- **Given passage**
○ ○ ○ ○ ○

List:Commits« Previous MessageNext Message »
From:Guilhem Bichot Date:March 18 2008 4:45pm
Subject:Re: bk commit into 5.1 tree (mattiasj:1.2518) BUG#33479
View as plain text  
Hello,

I marked my comments with GB2.

On Fri, Mar 14, 2008 at 01:54:08AM +0100, Mattias Jonsson wrote:
> Hi,
> 
> Thanks for you comments.
> 
> I must say that this is the best review I ever got (both for cheering me 
> up and as well as good advice and thorough code AND test review!) Thanks!

GB2 My pleasure :)

> My replies marked as MJ.
> 
> I will probably commit an update to the previous patch tomorrow. Then it 
> will be easier to see the changes.

GB2 Ok. Please collapse the update with the original csets (code and
test), so that we have one single cset for the entire bugfix.
I marked my replies with GB2.

> Guilhem Bichot wrote:
> >Hello,
> >
> >As this is a big patch, I marked my comments with "GB" for easier
> >searching.
> >By the way this is an excellent patch.
> >
> >On Wed, Mar 05, 2008 at 11:56:16PM +0100, mattiasj@stripped wrote:
> >>ChangeSet@stripped, 2008-03-05 23:56:06+01:00, mattiasj@witty. +3 -0
> >>  Bug#33479: auto_increment failures in partitioning
> >>  
> >>  Several problems with auto_increment in partitioning
> >>  (with MyISAM, InnoDB and Falcon)
> >>  
> >>  Updated code only patch (the test cases will be in a separate patches
> >>  5.1+ (InnoDB+MyISAM) and 6.0 (Falcon)

> >>diff -Nrup a/sql/ha_partition.cc b/sql/ha_partition.cc

> >>@@ -2354,6 +2355,24 @@ int ha_partition::open(const char *name,
> >>                          0, key_rec_cmp, (void*)this)))

○ ○ ○ ○ ○

- **Supplied material**
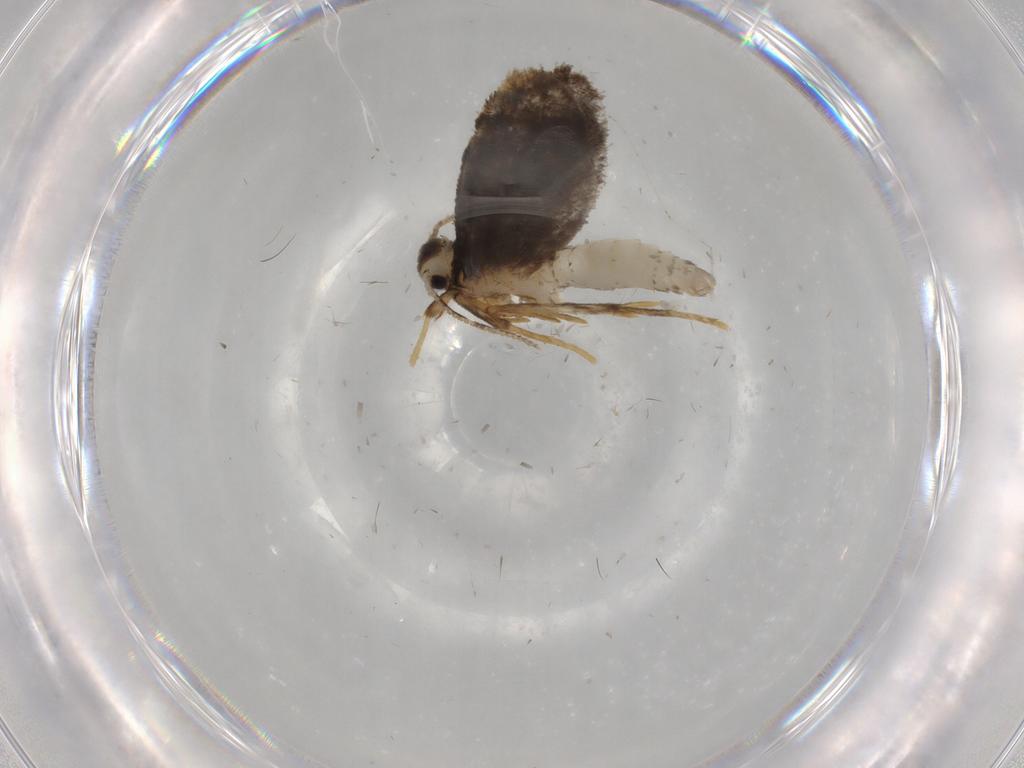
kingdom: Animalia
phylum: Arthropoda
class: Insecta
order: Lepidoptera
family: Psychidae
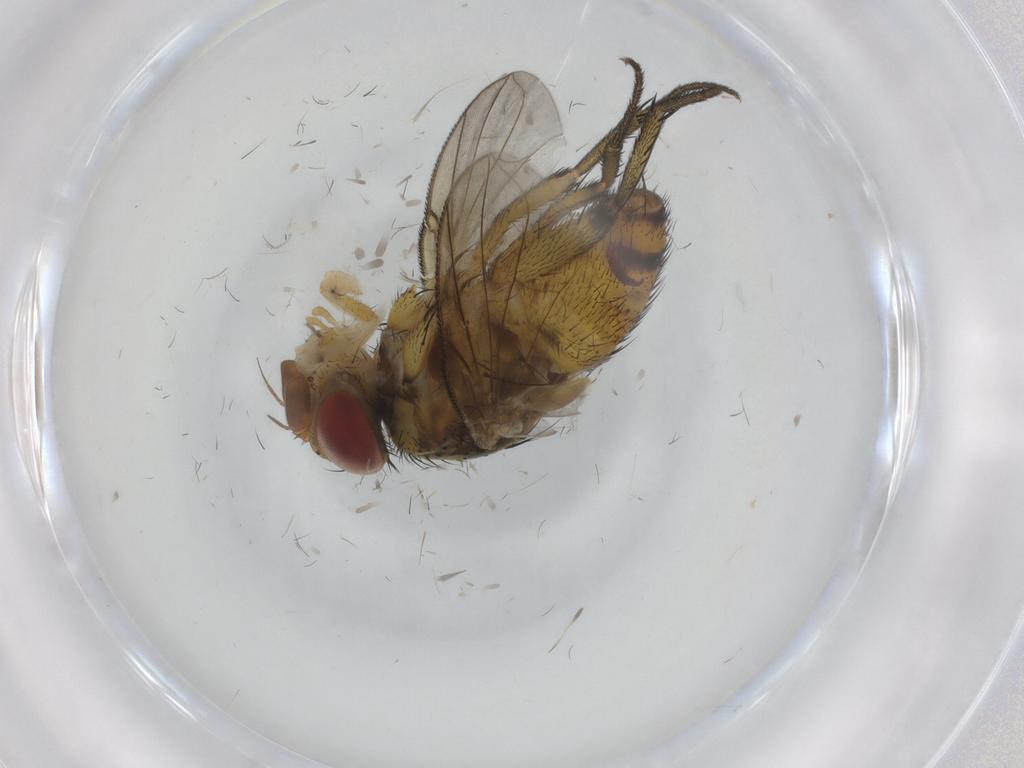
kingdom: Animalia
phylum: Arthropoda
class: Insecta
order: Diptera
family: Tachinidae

○ ○ ○ ○ ○

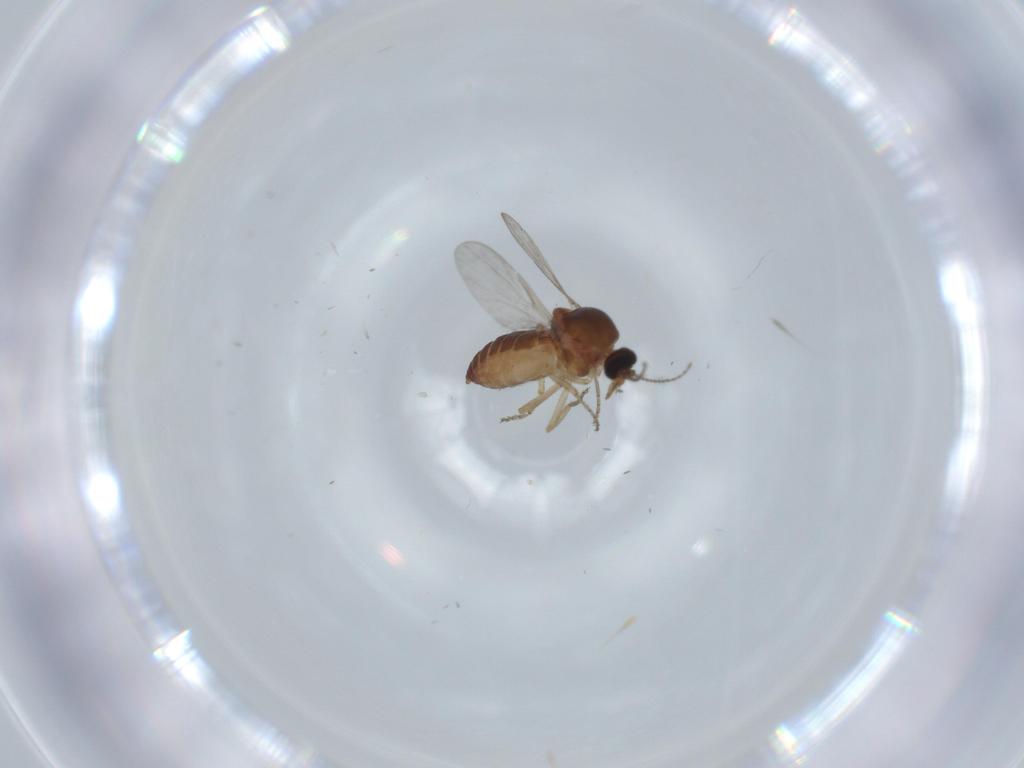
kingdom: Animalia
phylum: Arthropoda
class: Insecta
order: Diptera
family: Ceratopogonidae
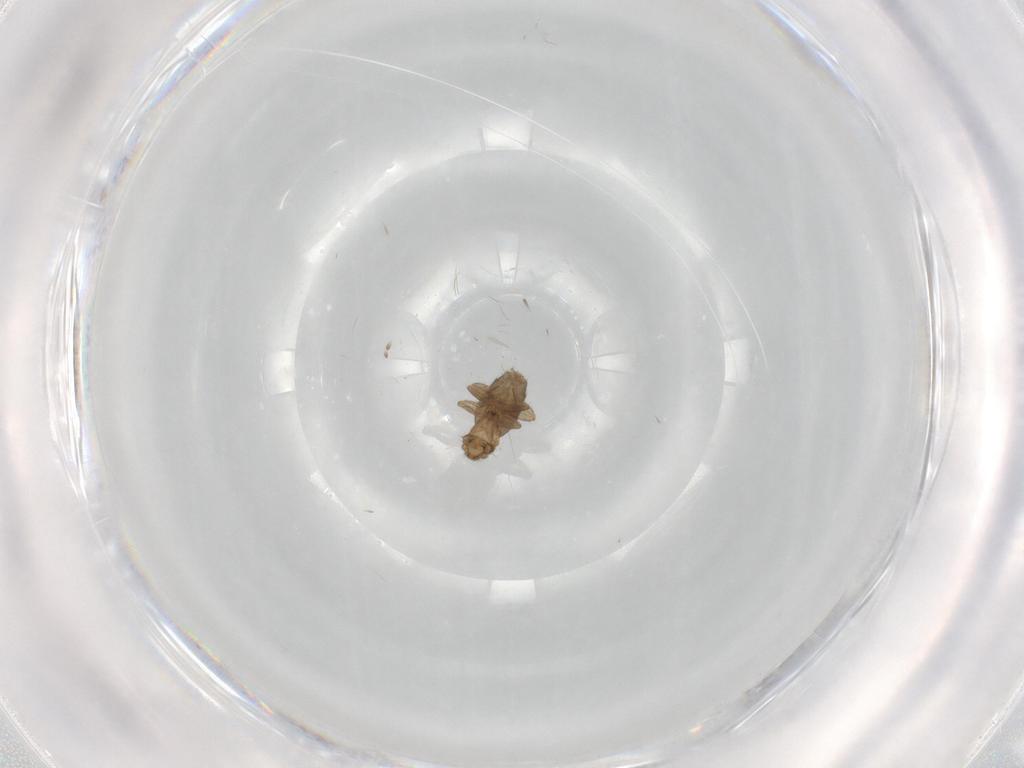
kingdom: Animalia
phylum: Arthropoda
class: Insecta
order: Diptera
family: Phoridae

○ ○ ○ ○ ○

- **Requirement 1**
Rewrite the part of the patch review thread that opens with the words containing "From:Guilhem B" and closes with "comments with GB2.", putting "remarks" in place of "comments".
- **Requirement 2**
Name every storage engine that the patch review thread mentions.
- **Requirement 3**
Extend the patch review thread past its last line.

- **Task response 1**
From:Guilhem Bichot Date:March 18 2008 4:45pm
Subject:Re: bk commit into 5.1 tree (mattiasj:1.2518) BUG#33479
View as plain text  
Hello,

I marked my remarks with GB2.

- **Task response 2**
MyISAM, InnoDB, Falcon

- **Task response 3**
> >>     goto err_handler;
> >> 
> >>+
> >>+  if (table_share->tmp_table == NO_TMP_TABLE)
> >>+    pthread_mutex_lock(&table->s->mutex);
> >>+  if (!table_share->ha_data)
> >>+  {
> >>+    HA_DATA_PARTITION *ha_data;
> >>+    /* currently only needed for auto_increment */
> >>+    table_share->ha_data= alloc_root(&table_share->mem_root,
> >>+                                     sizeof(HA_DATA_PARTITION));
> >>+    if (!table_share->ha_data)
> >>+      goto err_handler;
> >>+    ha_data= (HA_DATA_PARTITION*) table_share->ha_data;
> >>+    bzero(ha_data, sizeof(HA_DATA_PARTITION));
> >>+    if (table_share->tmp_table == NO_TMP_TABLE)
> >>+      pthread_mutex_init(&ha_data->mutex, MY_MUTEX_INIT_FAST);
> >
> >GB you need to destroy this mutex, and do so before
> >table_share->mem_root is freed.
> >
> 
> MJ: Where should I do that? I cannot find any good spot. Should I maybe 
> use the table_share->mutex and remove the ha_data->mutex instead?

GB2 You can keep ha_data->mutex, and destroy it ha_partition::close()
(assuming such close always happens before free_table_share(), which
sounds logical but I haven't verified).

> I added the ha_data->mutex for finer granuality, and allow more 
> concurrancy, maybe we can add this first when serg has made a worklog 
> about the table_share->ha_data as he said in a mail 2008-02-19:
> 
> When you're done, I'll create a WL about making a proper use of
> TABLE_SHARE::ha_data (which would include adding constructor/destructor
> methods to the handlerton, moving all storage engines to the new API,
> moving existing partition-only fields in the TABLE_SHARE to the new
> structure that you'll create).

GB2 I don't see how this WL would help with destroying the mutex.
 
> >>+  }
> >>+  if (table_share->tmp_table == NO_TMP_TABLE)
> >>+    pthread_mutex_unlock(&table->s->mutex);
> >
> >GB you may want to have a bool on the stack which keeps the value of
> >table_share->tmp_table == NO_TMP_TABLE, to avoid doing the test 3
> >times in the worst case.
> >To have maybe less pointer dereference of table_share (in
> >table_share->ha_data) you could do
> >table_share->ha_data= ha_data= (HA_DATA_PARTITION*) alloc_root(...);
> >if (!ha_data) // or ha_data==NULL, as you like
> >  goto err_handler;
> >bzero(ha_data, sizeof(HA_DATA_PARTITION));
> >This would be one dereference instead of three.
> >
> 
> MJ: I added:
> bool is_not_tmp_table= (table_share->tmp_table == NO_TMP_TABLE)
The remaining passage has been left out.